Longevity does matter—Commerce Bank is more than 150 years old, after all—so the task of continued excellence falls to those safeguarding a banking tradition that runs six generations deep at Kansas City’s oldest bank. And people, in fact, are the reason why Commerce resonates as a market leader, says Kevin Barth, chairman and CEO of Commerce Bank Kansas City, thanks to their quality and continuity. That, he says, plus  “strong customer relationships we have developed over the years by helping them gain access to the payment system and the capital they need to grow their businesses even through the most difficult of times.” Over that century and a half, “we’ve helped our customers work through many business cycles and much adversity,” he says, and the COVID-19 crisis is no different from other calamities. “It has impacted many of our customers in extraordinary ways, never experienced before,” Barth says. “Because of the stay-at-home order, many of our commercial customers saw their sales literally stop. We deferred principal and some cases interest payments on hundreds of customer loans to provide relief,” then helped deliver more than 7,000 PPP loans to small business clients to keep their doors open, 2,500 of them in the greater Kansas City area. 

Creative Planning
Category: Best Wealth Manager
All-Time Gold Medals: 7

A decade ago, Creative Planning was closing in on a milestone, approaching $2 billion in assets under management for more than 6,500 clients at the low point of the Great Recession. By the time another unprecedented downturn set in, the AUM had grown 25-fold—just shy of $50 billion—and it administers more than 113,000 accounts.

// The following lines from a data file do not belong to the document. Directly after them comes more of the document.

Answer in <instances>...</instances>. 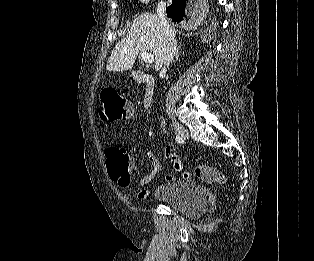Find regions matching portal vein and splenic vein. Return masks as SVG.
Returning <instances> with one entry per match:
<instances>
[{"instance_id":"portal-vein-and-splenic-vein-1","label":"portal vein and splenic vein","mask_w":314,"mask_h":261,"mask_svg":"<svg viewBox=\"0 0 314 261\" xmlns=\"http://www.w3.org/2000/svg\"><path fill=\"white\" fill-rule=\"evenodd\" d=\"M141 58L147 64L154 63V56L151 53H148L146 51L141 52Z\"/></svg>"}]
</instances>
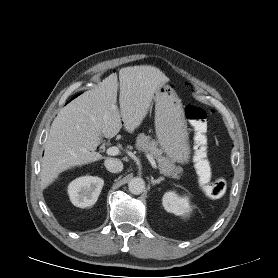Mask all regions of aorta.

So yeah, the word’s out, and not just with Ingram’s readers voting for the Best Wealth Management Firm. In a service-first world, a servant’s humility has proven vital. “We look for people who have a servant mentality, care about others and are credentialed,” owner Peter Mallouk says, assessing the firm’s secrets of success. “We couple that with a heavy investment in services and technology and ultimately it gives us the three main ingredients to serve our clients.” Growth during a time of contraction isn’t easy, but his crew is getting it done by moving quickly amid changing conditions. “Many of our clients are business owners and we have worked more closely with them to help them navigate all their financial decisions as best possible. While all of us moved off site, we still placed more trades this year than in any prior year as we took advantage of the market volatility.” What’s more: “Our retention rate has actually improved through this crisis,” Mallouk says. 

JE Dunn Construction Co.
Category: Best General Contractor
All-Time Gold Medals: 20

JE Dunn Construction rose from a one-man act to become the biggest general contractor based in Kansas City, then went on to attain Top 20 status nationwide. Along the way, it has embraced the communities it serves just as it has wrapped its philanthropic arms around its home 
town. In doing so, it established its bona fides as a giver and a maker. As anyone familiar with construction knows, the business isn’t just cyclical—it has been, especially over the past decade, subject to enormous market gyrations. Through them all, JE Dunn hasn’t just survived; it has taken the worst of those punches and come back to thrive. “We’ve been fortunate in Kansas City as a commercial construction company to be considered an ‘essential business,’ ” says Paul Neidlein, president of the Midwest Division. “But with that designation also comes a commitment on our behalf to keeping everyone on our job sites and in our offices safe while delivering for our clients without delays. We remain dedicated to the health and well-being of our trade workers, and we are thankful that we were able to give work to skilled tradespeople during a time of crisis, enabling them to provide for their homes and families, while also staying safe and healthy.” Since the Great Recession started to ease in 2012, the company’s revenues have bounced back, and in 2019 surpassed the $4 billion mark for the first time.

Overland Park Convention Center
Category: Best Meeting Facility
All-Time Gold Medals: 13

Roughly 15 miles separate the Overland Park Convention Center from the commercial center of Kansas City and its dense collection of hotel rooms, but Ingram’s readers consistently deliver gold-medal accolades to General Manager Brett Mitchell and his OPCC team. Why? “It is all about our employees,” Mitchell says. “We are in the service business and every interaction is critical to success. Our employees drive our success.” That service-first mindset has taken on a new importance in the face of a global pandemic. Thanks to COVID-19, Mitchell says, “our industry has been devastated. All we can do is look to the future, have a long-term view and protect the asset that we do have, and our asset is our people. Our brick and mortar isn’t any different than anyone else’s brick and mortar. EXHIBITOR Magazine named us the Best Small Convention Center in North America because of our people, and our focus is on retaining as many of them as possible.” Soon, it will be time to ramp back up, and the center will be ready. “Hopefully, we never lost engagement with our clients during the pandemic, but operational reengagement, that will be very different—it’s a new world and we have worked extremely hard to implement new protocols and standards to protect guests and employees,” Mitchell says. 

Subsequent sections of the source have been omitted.